Notes on using Together’s pattern
This is a compilation of things to know and be careful about when designing for together’s pattern.
By Difficulty to be incorporated
Almost impossible, and probably is useless
- DFS graph traversal (one node connection interferes with others, as in which connect to which)
- Search Engine (interfere results with each others)
Hard
- PII related (security reasons)
- Multi tenancy (security reasons)
- Cross partition transactions -> batch only help with throughput, but may increase latency.
- Distributed tracing -> not about storing the data, as most distributed tracing system like Jaeger and Zipkin already batch that. But about semantic of the tracing itself (spans now affect multiple traces)
- Geospatial (need someway to lookahead, or will become unfair to some data)
Easy
- YCSB things, hotspot/popular item/contention-heavy behaviors, logic tx on main key/partition
- BFS graphs traversal
- Abstracted high level API over key value behavior.
On incorporating / using
Application-side
- Start with simpler pattern, such as those with key-value access only. This typically constitute large number of requests, and very simple to batch (akin to
SELECT * FROM a_table_name WHERE some_field IN (...)
, or redis pipelines, memcache’s multi_get).
- Prefer pessimistic rather than optimistic concurrency control, so you can control how complex your logic should be without rollbacking everything.

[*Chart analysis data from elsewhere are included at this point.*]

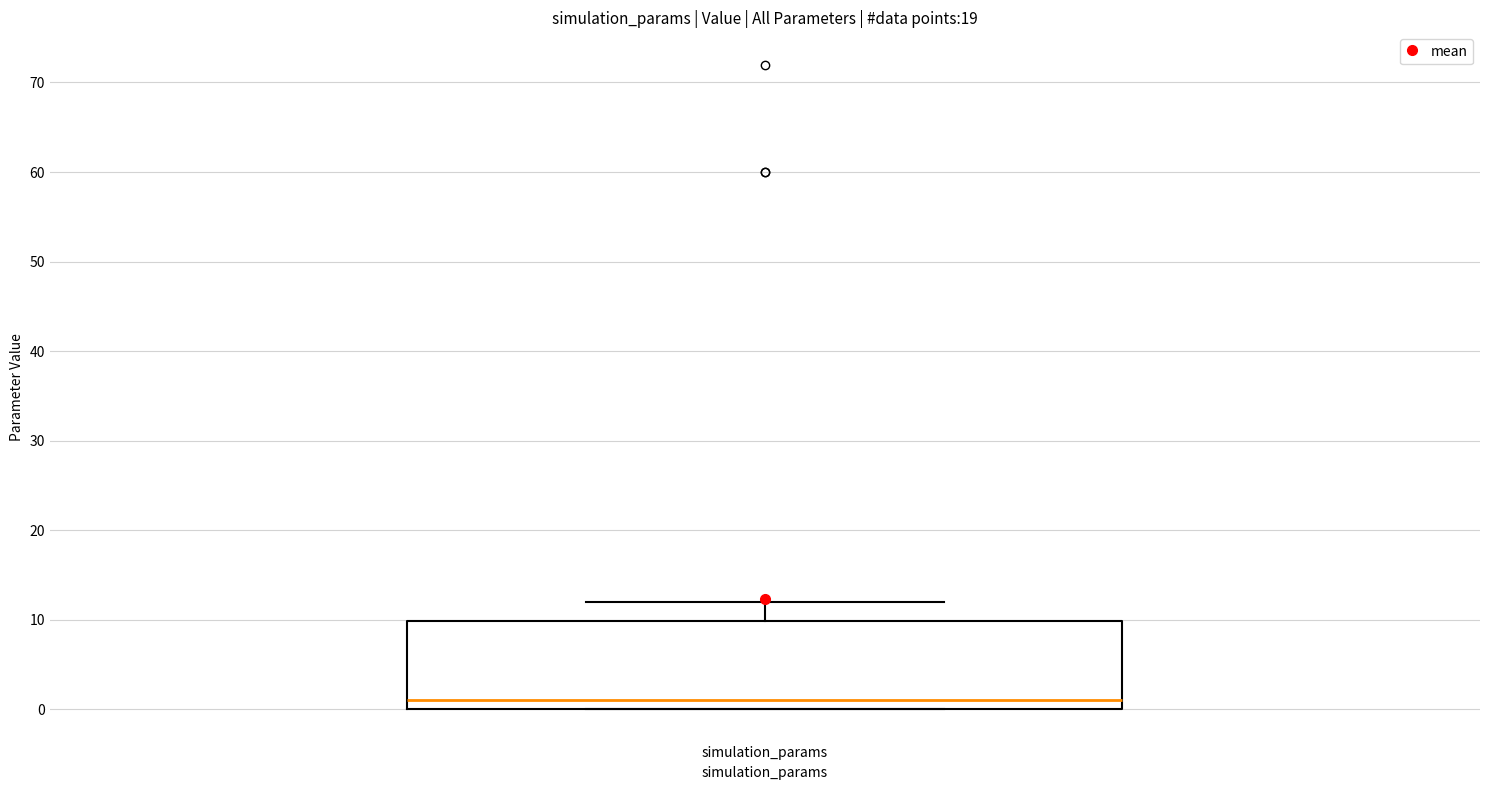

Read this box plot against the y-axis: the position of the median line, the range covered by the box, and the ends of both whiskers. The values are not printed on the chart, so give them approximately, as read against the axis.

median 1, box 0 to 10, whiskers 0 to 12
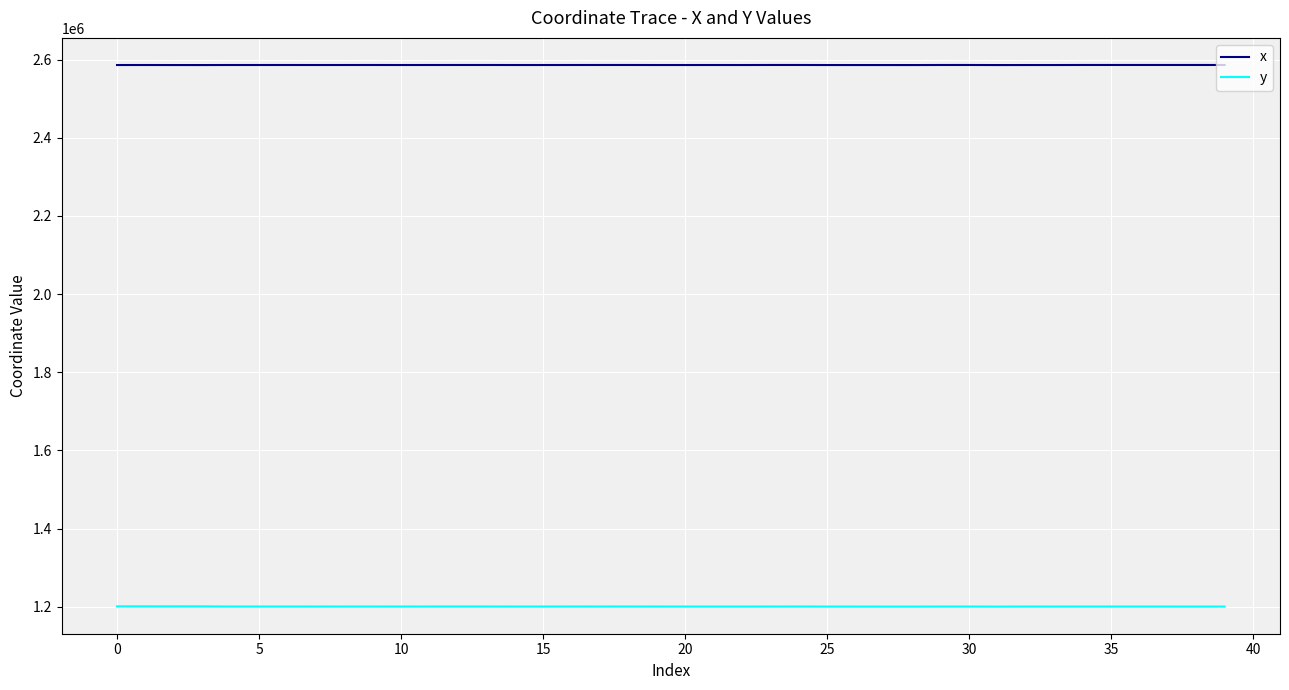

What is the lowest value of the x series?

2586257.6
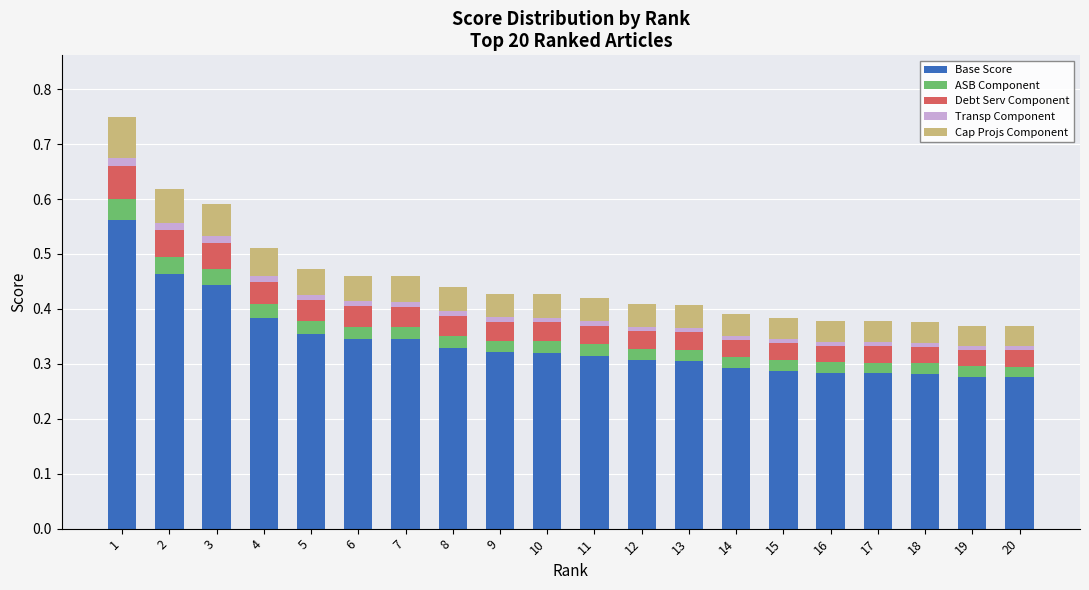

What is the value of the Base Score bar at the 17th from the left?

0.3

- Reduce allocations (if possible), as this is another source of non-useful work. See here. CPU for allocations are better used for Together’s logic
-
Use language which can use many cores
for many runtime threads
. Among popular options:
- Golang fits this best.
- Synchronous Java without Project Loom suffers lots of waiting threads.
- Javascript(via nodejs), Ruby, Python, etc all reduce chance for bigger batch, only batch per process, although this is already much better than nothing.
- Not sure about .NET ecosystem or async Java ecosystem, but supposedly they are as good as Golang (performance wise)
- PHP with its process per request removes all possibility for batching.
- Be careful with replication lag, usually during batched writes.
Will be good for
- Hasura/postgrest/equivalent and/or Temporal/cloudstate/dapr/equivalent, as these are abstracted API over key-value behavior
- High contention / hotspot algo / behavior (PSAC, TSO based, leaderboard, etc)
- Materializing more (a la fdb aggregate index)
- Sudden traffic burst (sales event), alongside singleflight
- Heavy ingestion (timeseries, logging, distributed tracing, etc)
Will help a lot
- Business level undo log, with late undo removal (close to late lock acquisition)
- BFS lookup pattern
- Natural scanCombineApply (flat-combining) behavior (skiplist, LSM, queue, stack, etc)
- Explicit locking API, not complex CC -> easier to control
- Scatter gather, waiting for batch to complete in parallel to reduce end-to-end latency
- Service/DB specialization, e.g. user, relation naming, etc.
- Splitting static and dynamic data.